Now that I understood the problem, some XML responses were not being logged in the file system and the SQL DB, I could conclude the problem was non-critical and didn’t require an immediate fix. The fix could go into the next release which ought to occur within the next 2-4 months. It also meant that the problem has likely existed ever since this code was generated back in 2000 and has been silently occurring, albeit very infrequently, because the file saving mechanism was always deleting the first thread’s file write with the second thread’s file write (silent file delete needs to be elevated to a log output so this could have been caught sooner).
This issue actually showed there were several problems with the code design beyond just the java.util.Random default value issue. However, the fix for this particular part of the issue (with a minimum of redesign) is to change the class where the salt is generated by moving the creation of the Random to a private static value. This will ensure the Random is generated once when the class is loaded. And then the salt related code will call nextInt() on that instance of Random (and nextInt() is thread safe, I checked).
There is still the very remote possibility that two threads could both have an identical date/time stamp and nextInt() return the same (Math.abs()) value, twice in a row. However, we are now back at the 1 in +2.1 billion chance, a risk I’d easily take…for now. I will eventually revisit the code generating the file name to eliminate file name duplication in that rare event.

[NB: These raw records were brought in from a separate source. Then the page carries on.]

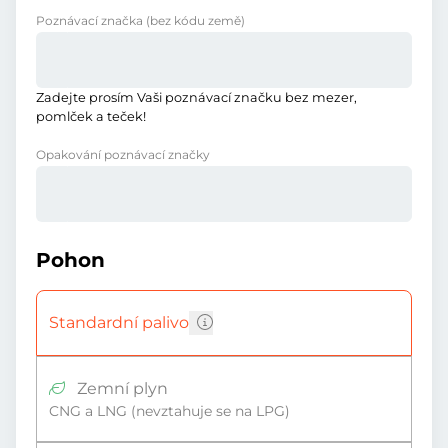
Poznávací značka
(bez kódu země)
Zadejte prosím Vaši poznávací značku bez mezer,
pomlček a teček!
Opakování poznávací značky
Pohon
Standardní palivo
Zemní plyn
CNG a LNG (nevztahuje se na LPG)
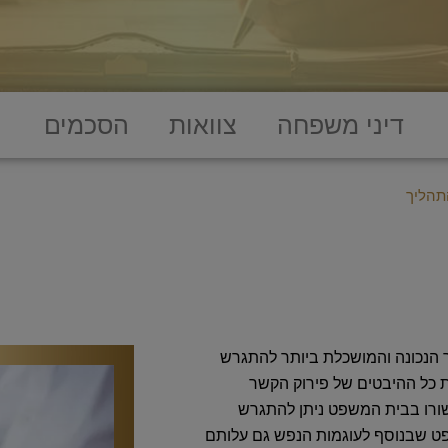
דיני משפחה
צוואות
הסכמים
התהליך
 הנכונה והמושכלת ביותר להתגרש
ת כל ההיבטים של פירוק הקשר
ישורו בבית המשפט ניתן להתגרש
פט שבנוסף לעוגמות הנפש גם עלותם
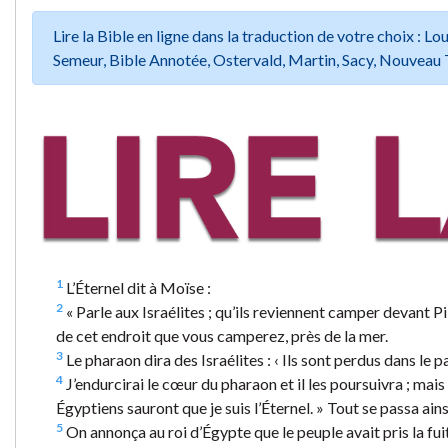
Lire la Bible en ligne dans la traduction de votre choix :
Semeur, Bible Annotée, Ostervald, Martin, Sacy, Nouveau 
1
L’Éternel dit à Moïse :
2
« Parle aux Israélites ; qu’ils reviennent camper devant P
de cet endroit que vous camperez, près de la mer.
3
Le pharaon dira des Israélites : ‹ Ils sont perdus dans le p
4
J’endurcirai le cœur du pharaon et il les poursuivra ; mais
Égyptiens sauront que je suis l’Éternel. » Tout se passa ains
5
On annonça au roi d’Égypte que le peuple avait pris la fui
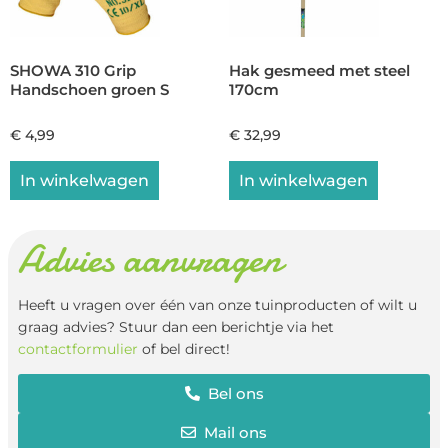
SHOWA 310 Grip
Hak gesmeed met steel
Handschoen groen S
170cm
€
4,99
€
32,99
In winkelwagen
In winkelwagen
Advies aanvragen
Heeft u vragen over één van onze tuinproducten of wilt u
graag advies? Stuur dan een berichtje via het
contactformulier
of bel direct!
Bel ons
Mail ons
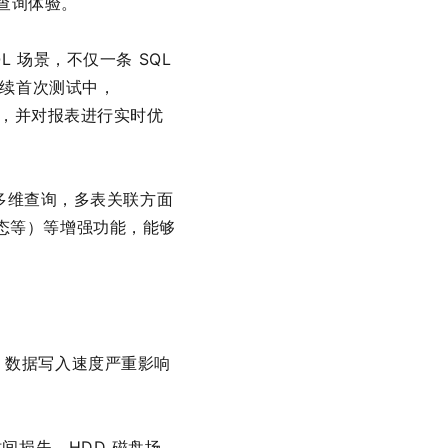
的查询体验。
QL 场景，不仅一条 SQL
后续首次测试中，
的计算，并对报表进行实时优
，多维查询，多表关联方面
 生态等）等增强功能，能够
，数据写入速度严重影响
间损失。HDD 磁盘场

It is possible to design the logic more effectively to handle file name conflicts and just regenerate the full name for the file. The probability that the time stamp and the salt will be the same on the regenerate is so very small, it would rarely occur (like maybe once every 10 years given the current server loads). And even if it happened to occur, the expense for the recalculation would be close to negligible. And given the exception, just causing the thread with the collision to sleep for a couple of milliseconds before attempting the regenerate would noise up the results, especially of the chosen sleep time happened to be a random value between 1 and 20 and retrieved from the same instance of RANDOM.
After working through all of this, I then realized I might have used this particular Random pattern in other places in the code base. A quick use of Eclipse to search the code base turned up a use in a different area, and it was using the same basic implementation. The impact there was not large enough to even worry about it as there was already a mechanism for retrying around conflicts. Still, I will update it with the same solution (moving to a private static instance initialized at class load time) and virtually eliminate conflicts.
As servers continue to increase in speed, number of processors and number of cores, conflicts which were virtually impossible 10 years ago, are much more possible now. It does make me wonder what other kinds of assumptions I have made in my code from back then which will show up as odd server log exceptions. Whatever the case, I’m sure Murphy is working hard to enlighten me as soon as possible. Whoohoo!